団長クロムはヘルジェン王が大っ嫌いっスよね~」

「……」


 別れ際、フェルディナントに聞かれたのだ。

「そなたはなぜ祖国でもない国の戦に身を投じているのだ?」


 傭兵とは、国籍も出自もバラバラな有象無象の集団だ。貴族兵団のような忠義は無く、王国軍のような資金も武装もない。あるのは己の体のみ。

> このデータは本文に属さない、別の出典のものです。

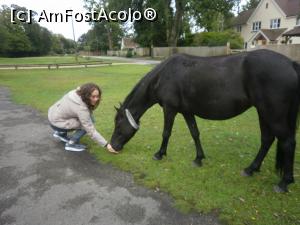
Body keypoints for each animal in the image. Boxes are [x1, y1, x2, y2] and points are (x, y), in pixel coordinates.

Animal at [110, 50, 300, 192]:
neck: (164, 75)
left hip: (273, 114)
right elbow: (195, 133)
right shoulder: (187, 111)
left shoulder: (170, 109)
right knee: (267, 140)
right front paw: (198, 159)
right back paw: (251, 169)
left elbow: (166, 133)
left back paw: (284, 183)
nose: (112, 146)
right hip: (263, 113)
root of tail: (291, 63)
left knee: (288, 143)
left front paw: (159, 154)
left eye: (118, 124)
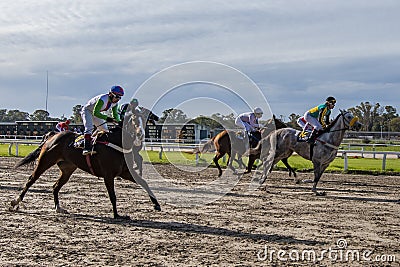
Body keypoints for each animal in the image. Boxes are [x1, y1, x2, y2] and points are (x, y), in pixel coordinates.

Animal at [9, 113, 159, 220]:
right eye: (133, 119)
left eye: (144, 119)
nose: (140, 134)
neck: (117, 142)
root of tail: (52, 135)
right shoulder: (108, 175)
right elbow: (112, 195)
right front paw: (117, 215)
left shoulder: (124, 172)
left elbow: (144, 182)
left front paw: (156, 204)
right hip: (45, 161)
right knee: (31, 180)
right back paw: (16, 202)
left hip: (67, 169)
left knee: (55, 186)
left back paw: (58, 207)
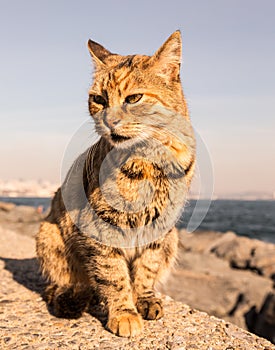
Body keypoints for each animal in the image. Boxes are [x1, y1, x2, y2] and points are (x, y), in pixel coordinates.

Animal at [36, 31, 196, 338]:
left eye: (133, 98)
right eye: (98, 99)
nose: (109, 121)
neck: (151, 161)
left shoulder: (161, 227)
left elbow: (147, 267)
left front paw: (143, 298)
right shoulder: (100, 225)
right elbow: (113, 274)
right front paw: (124, 312)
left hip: (173, 238)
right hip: (49, 234)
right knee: (69, 282)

 そんなことを聞かれたのは初めてだったから、ヴェンツェルは少し考えた。


「殿下は、戦場でヘルジェン国王アドルフを見たことがありますか?」

「いいや」

「私はあります」


 大学を退学させられ、さてどうしようと飲んだくれていた時、近く戦があるから一緒にどうだと傭兵団に声を掛けられた。ゴロツキ相手に負け無しで金を巻き揚げていたのを聞きつけたのだろう。


 全身バキバキになったしやってみるかと、軽い気持ちだった。その戦場に敵将としてアドルフは姿を現したのだ。

 強風吹き荒れる平原。その小高い崖のような丘の上で、炎を思わせる紅の髪に、海神を宿す海の色の瞳で戦場を睥睨へいげいする存在は、まさに鬼神だった。


「その姿は今でも忘れない」

 上から下まで槍で串刺しにされたようにヴェンツェルは動けなくなった。こんな人間がいるのかと震えた。


「超絶イケメンで、聞けばあらゆる語学に通じてて、女にモテて、剣技槍術弓術どれもマスタークラスで、王族で金持ちだと? たぶん人類の最高傑作でしょ。だから対抗してみたいんです」


 言葉が途切れたことで、これが質問の答えだとフェルディナントはやっと気付いたようだ。

「そ、そうか…アドルフは強敵だ」


「お言葉ですが殿下、あなたは今のままじゃ、一生奴には勝てない」

 ヴェンツェルに言われると、王太子の薄水色の瞳がさっと曇った。

 同じ年代の同じ王族で隣国とはこの差だ。ブレア国が存亡の危機まで追い込まれるのは必然かもしれない。


「あぁそうだよ、アドルフは気に入らないね。戦場の鬼———いや、あれは戦場を統べる神だった」


 ヘルジェン国王アドルフ。思い出すたびに苦々しく、ヴェンツェルはカップの中身をグイッとあおった。